Tackling Youth Sports-Injuries.... Excerpt from Therapy Times
...According to Raphael Longobardi, MD, FAAOS, physicians are seeing more and more children with sports-related injuries. “Statistically, there are a greater number of opportunities for injuries due to the increased numbers of participants.” He often sees pediatric sports-related injuries at his practice, University Orthopedic Center in Hackensack, N.J.
Longobardi lists contact sports, such as football and hockey, as some of the most dangerous sports. He says soccer is also an at-risk sport, particularly for females because there is a four- to 10-fold increased risk of anterior cruciate ligament injuries in female soccer players.
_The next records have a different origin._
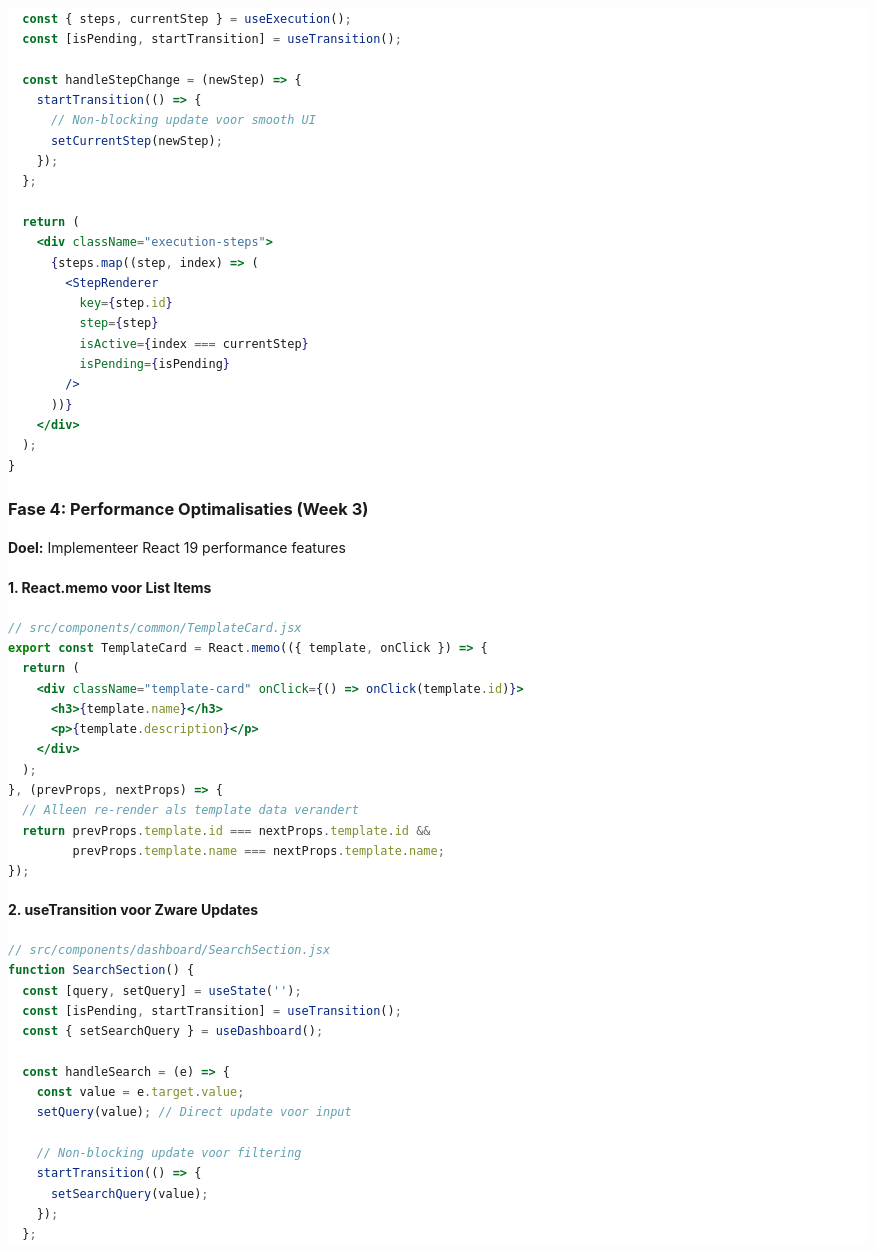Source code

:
 ```jsx
  const { steps, currentStep } = useExecution();
  const [isPending, startTransition] = useTransition();
  
  const handleStepChange = (newStep) => {
    startTransition(() => {
      // Non-blocking update voor smooth UI
      setCurrentStep(newStep);
    });
  };
  
  return (
    <div className="execution-steps">
      {steps.map((step, index) => (
        <StepRenderer 
          key={step.id}
          step={step}
          isActive={index === currentStep}
          isPending={isPending}
        />
      ))}
    </div>
  );
}
```

### Fase 4: Performance Optimalisaties (Week 3)
**Doel:** Implementeer React 19 performance features

#### 1. React.memo voor List Items

```jsx
// src/components/common/TemplateCard.jsx
export const TemplateCard = React.memo(({ template, onClick }) => {
  return (
    <div className="template-card" onClick={() => onClick(template.id)}>
      <h3>{template.name}</h3>
      <p>{template.description}</p>
    </div>
  );
}, (prevProps, nextProps) => {
  // Alleen re-render als template data verandert
  return prevProps.template.id === nextProps.template.id &&
         prevProps.template.name === nextProps.template.name;
});
```

#### 2. useTransition voor Zware Updates

```jsx
// src/components/dashboard/SearchSection.jsx
function SearchSection() {
  const [query, setQuery] = useState('');
  const [isPending, startTransition] = useTransition();
  const { setSearchQuery } = useDashboard();
  
  const handleSearch = (e) => {
    const value = e.target.value;
    setQuery(value); // Direct update voor input
    
    // Non-blocking update voor filtering
    startTransition(() => {
      setSearchQuery(value);
    });
  };
```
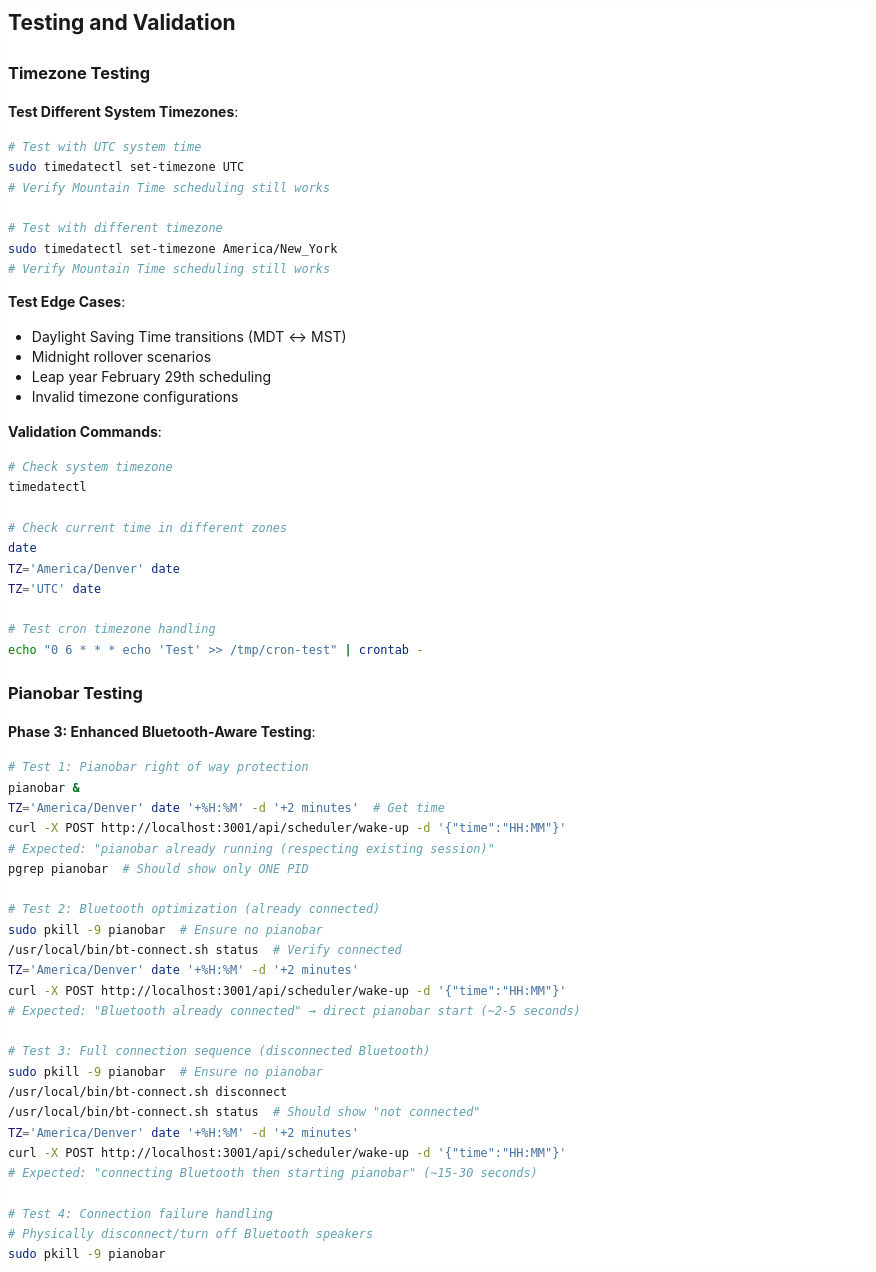 
## Testing and Validation

### Timezone Testing

**Test Different System Timezones**:
```bash
# Test with UTC system time
sudo timedatectl set-timezone UTC
# Verify Mountain Time scheduling still works

# Test with different timezone
sudo timedatectl set-timezone America/New_York
# Verify Mountain Time scheduling still works
```

**Test Edge Cases**:
- Daylight Saving Time transitions (MDT ↔ MST)
- Midnight rollover scenarios
- Leap year February 29th scheduling
- Invalid timezone configurations

**Validation Commands**:
```bash
# Check system timezone
timedatectl

# Check current time in different zones
date
TZ='America/Denver' date
TZ='UTC' date

# Test cron timezone handling
echo "0 6 * * * echo 'Test' >> /tmp/cron-test" | crontab -
```

### Pianobar Testing

**Phase 3: Enhanced Bluetooth-Aware Testing**:
```bash
# Test 1: Pianobar right of way protection
pianobar &
TZ='America/Denver' date '+%H:%M' -d '+2 minutes'  # Get time
curl -X POST http://localhost:3001/api/scheduler/wake-up -d '{"time":"HH:MM"}'
# Expected: "pianobar already running (respecting existing session)"
pgrep pianobar  # Should show only ONE PID

# Test 2: Bluetooth optimization (already connected)
sudo pkill -9 pianobar  # Ensure no pianobar
/usr/local/bin/bt-connect.sh status  # Verify connected
TZ='America/Denver' date '+%H:%M' -d '+2 minutes'
curl -X POST http://localhost:3001/api/scheduler/wake-up -d '{"time":"HH:MM"}'
# Expected: "Bluetooth already connected" → direct pianobar start (~2-5 seconds)

# Test 3: Full connection sequence (disconnected Bluetooth)
sudo pkill -9 pianobar  # Ensure no pianobar
/usr/local/bin/bt-connect.sh disconnect
/usr/local/bin/bt-connect.sh status  # Should show "not connected"
TZ='America/Denver' date '+%H:%M' -d '+2 minutes'
curl -X POST http://localhost:3001/api/scheduler/wake-up -d '{"time":"HH:MM"}'
# Expected: "connecting Bluetooth then starting pianobar" (~15-30 seconds)

# Test 4: Connection failure handling
# Physically disconnect/turn off Bluetooth speakers
sudo pkill -9 pianobar
```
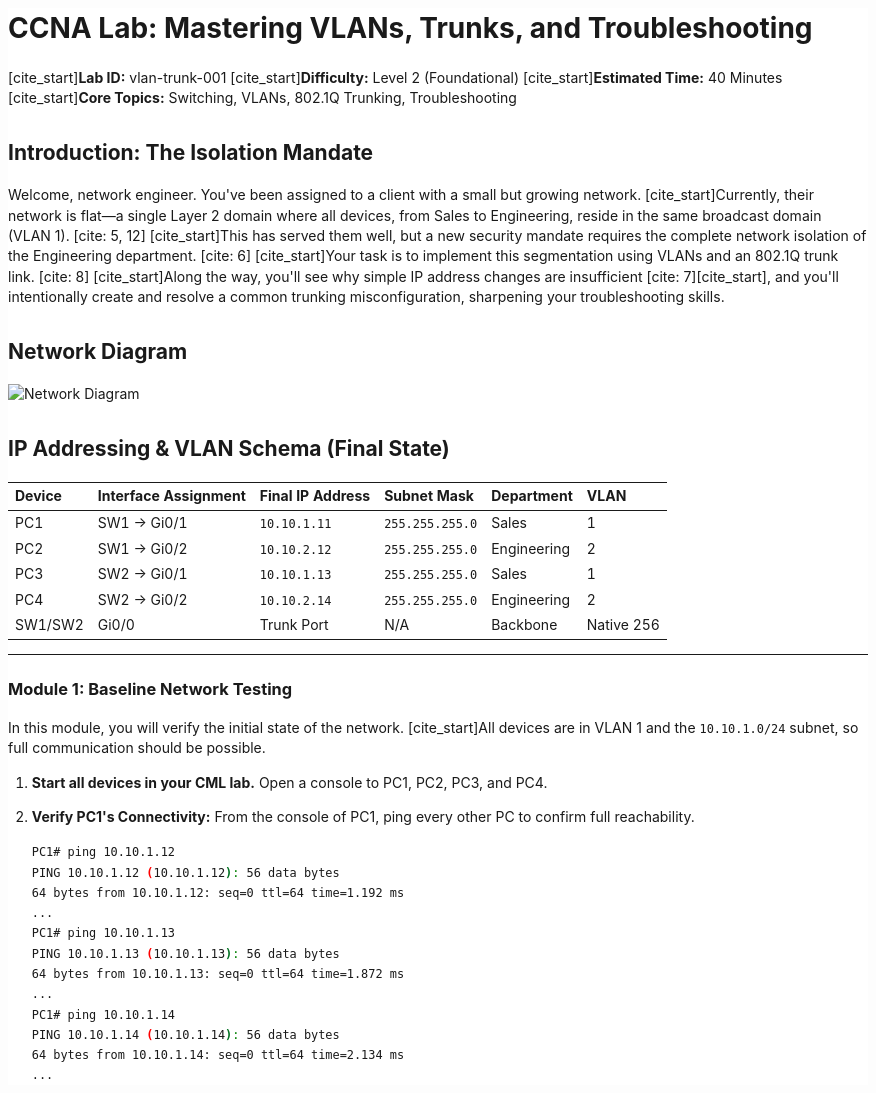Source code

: # CCNA Lab: Mastering VLANs, Trunks, and Troubleshooting

[cite_start]**Lab ID:** vlan-trunk-001 
[cite_start]**Difficulty:** Level 2 (Foundational) 
[cite_start]**Estimated Time:** 40 Minutes 
[cite_start]**Core Topics:** Switching, VLANs, 802.1Q Trunking, Troubleshooting 

## Introduction: The Isolation Mandate

Welcome, network engineer. You've been assigned to a client with a small but growing network. [cite_start]Currently, their network is flat—a single Layer 2 domain where all devices, from Sales to Engineering, reside in the same broadcast domain (VLAN 1). [cite: 5, 12] [cite_start]This has served them well, but a new security mandate requires the complete network isolation of the Engineering department. [cite: 6] [cite_start]Your task is to implement this segmentation using VLANs and an 802.1Q trunk link. [cite: 8] [cite_start]Along the way, you'll see why simple IP address changes are insufficient [cite: 7][cite_start], and you'll intentionally create and resolve a common trunking misconfiguration, sharpening your troubleshooting skills. 

## Network Diagram

![Network Diagram](network_diagram.png)

## IP Addressing & VLAN Schema (Final State)

| Device | Interface Assignment | Final IP Address | Subnet Mask | Department | VLAN |
| :--- | :--- | :--- | :--- | :--- | :--- |
| PC1 | SW1 -> Gi0/1 | `10.10.1.11` | `255.255.255.0` | Sales | 1 |
| PC2 | SW1 -> Gi0/2 | `10.10.2.12` | `255.255.255.0` | Engineering | 2 |
| PC3 | SW2 -> Gi0/1 | `10.10.1.13` | `255.255.255.0` | Sales | 1 |
| PC4 | SW2 -> Gi0/2 | `10.10.2.14` | `255.255.255.0` | Engineering | 2 |
| SW1/SW2 | Gi0/0 | Trunk Port | N/A | Backbone | Native 256 |

---

### **Module 1: Baseline Network Testing**

In this module, you will verify the initial state of the network. [cite_start]All devices are in VLAN 1 and the `10.10.1.0/24` subnet, so full communication should be possible. 

1.  **Start all devices in your CML lab.** Open a console to PC1, PC2, PC3, and PC4.

2.  **Verify PC1's Connectivity:** From the console of PC1, ping every other PC to confirm full reachability.

    ```bash
    PC1# ping 10.10.1.12
    PING 10.10.1.12 (10.10.1.12): 56 data bytes
    64 bytes from 10.10.1.12: seq=0 ttl=64 time=1.192 ms
    ...
    PC1# ping 10.10.1.13
    PING 10.10.1.13 (10.10.1.13): 56 data bytes
    64 bytes from 10.10.1.13: seq=0 ttl=64 time=1.872 ms
    ...
    PC1# ping 10.10.1.14
    PING 10.10.1.14 (10.10.1.14): 56 data bytes
    64 bytes from 10.10.1.14: seq=0 ttl=64 time=2.134 ms
    ...
    ```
He says it’s important to ensure young athletes have the proper equipment, conditioning and strength training to prevent overuse injuries. According to Longobardi, youth sports leagues are often run by parents who do not always know proper warm-up techniques or how to size equipment, which often results in improper conditioning.
Longobardi also says participating in multiple sports is better than specializing in one sport at a young age. Neuromuscular development is improved by cross training, which produces a better-conditioned athlete and reduces repetitive motion injuries. “Participating in different activities requires the individual to use different muscle groups in different ways,” he says.
When an injury does occur, it is essential to visit a pediatric orthopedic specialist. Often, X-rays do not show a fracture at the growth plate because children’s bones are more malleable and may break in unexpected places or at angles that cannot be detected in an X-ray.